Sadly, Martha is shovelling it on as well.  She tells Donna what happened to her family and ominously warns that It Could Happen To You, but that's somewhat of an exaggeration, isn't it?  The Master's dead and Donna doesn't fancy the Doctor, so she hasn't got any of that to worry about.  Besides, at what point are Doctor Who companions going to stop having an inexorable date with doom?  But perhaps I'm just miffed at the way Martha puts her ideas across: "He's like fire.  Stand too close and people get burnt."  Wince!  Straight onto the dodgy writing pile with that one.  (Also, plenty of people have stood next to him unsinged, FYI.)

It's nice having Martha back, but she does spend most of it replaced by a clone.  Hey, at least the Doctor noticed.  (David Tennant does a great job of making it clear, but not too clear that he's spotted it.)  It's a pretty good story for the Doctor despite some notable lapses, like a plan that involves getting himself killed – lucky for him, somebody else takes the plunge.  (Oh, so that's what Rattigan is for!)  Plus there's his rigid grumpiness towards anyone with a gun, anyone who salutes and anyone who calls him "Sir".  Moral ambiguity about the armed forces is one thing, and it's a solid position, not to mention a Pertwee reference; outright calling them bad guys just because they're armed is silly.  Those "bad guys" are stopping the Sontarans from killing everybody, and you helped Martha sign up, so shut yer yap.

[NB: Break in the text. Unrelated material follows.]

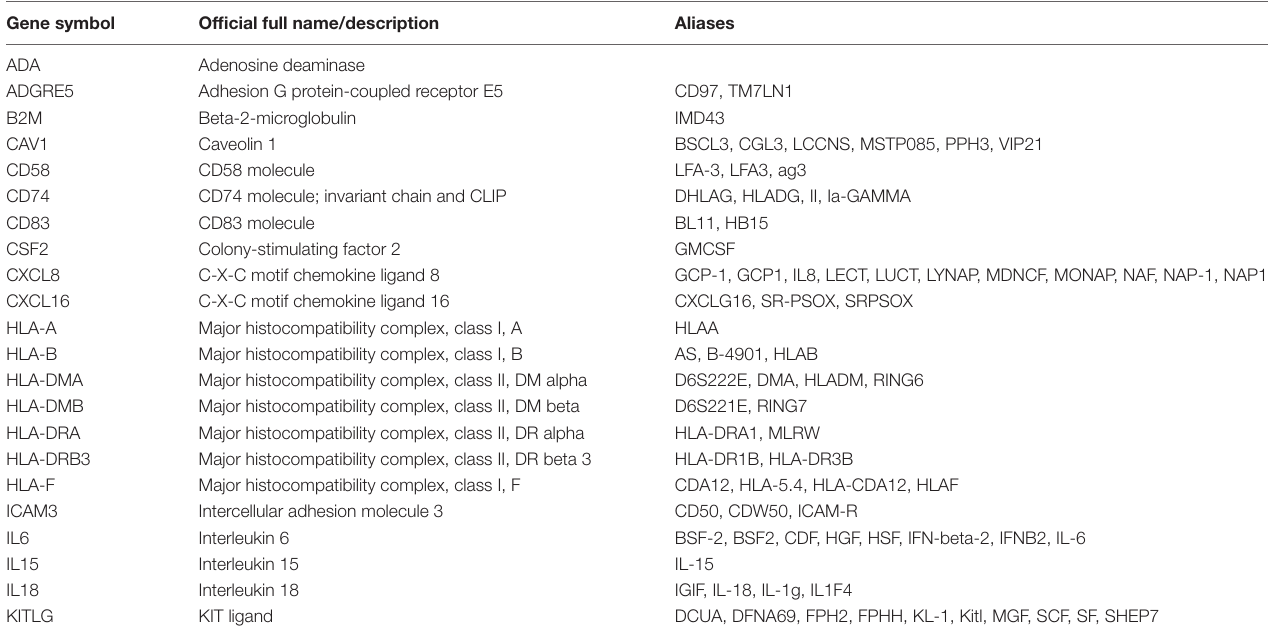
TaBle 1 | 22-gene Immune Signature expressed in SV-BR-1-GM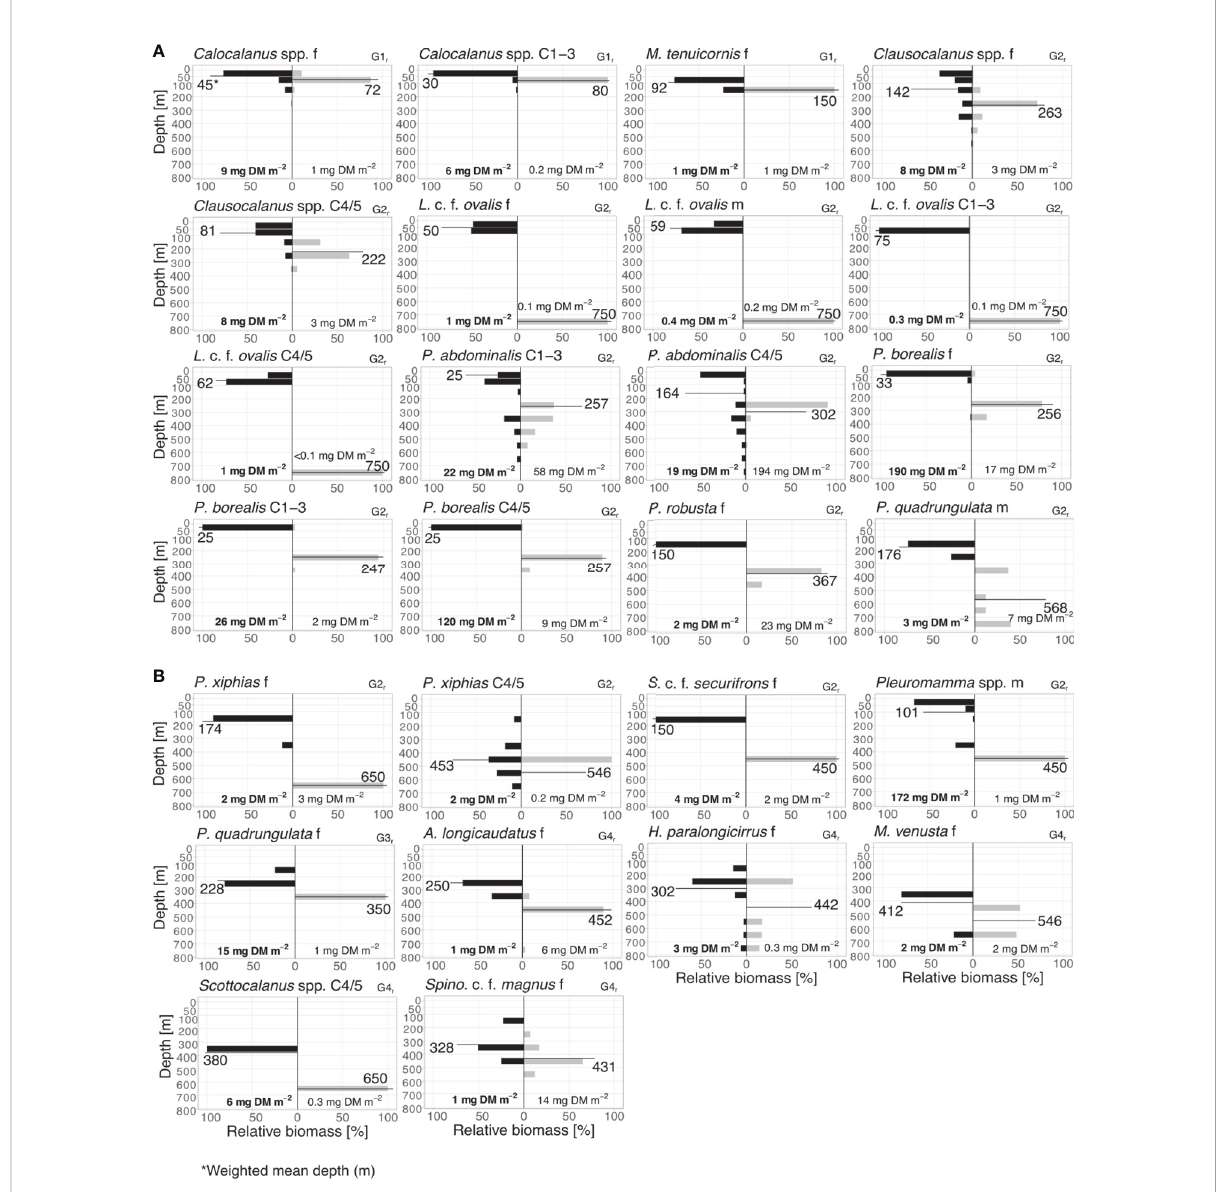
FIGURE 4 Diel vertical migrants. (A) Biomass distribution of main regular diel vertical migrants (G1 r – 2 r ) and (B) biomass distribution of main regular diel vertical migrants (G2 r – 4 r ). Absolute total biomass values (mg DM m -2 ) are given for day (grey bars) and night (black bars) for each taxon. Weighted mean depths (m) for day and night for each group are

Add it all up and it falls somewhere between "Well that was a bit rubbish" and "Well that wasn't nearly as rubbish as it could have been".  When it comes to The First Two-Parter Of The Year, that could be written on the tin.  Despite my reservations, I had plenty of fun.

1 comment:

  1. My favourite part of the story (which also features in Turn Left too) is when the UNIT soldiers start shooting the vehicle exhaust pipes with their guns. Shooting exhaust pipes, as if a few bullets are going to stop exhaust fumes and gas?!?!

    (Also, clumsy cliffhanger - they do their best to show the gas all over the world, but fail to recognise there's probably been a mass - worldwide - amount of car-related accidents, crashes and deaths within those few minutes.)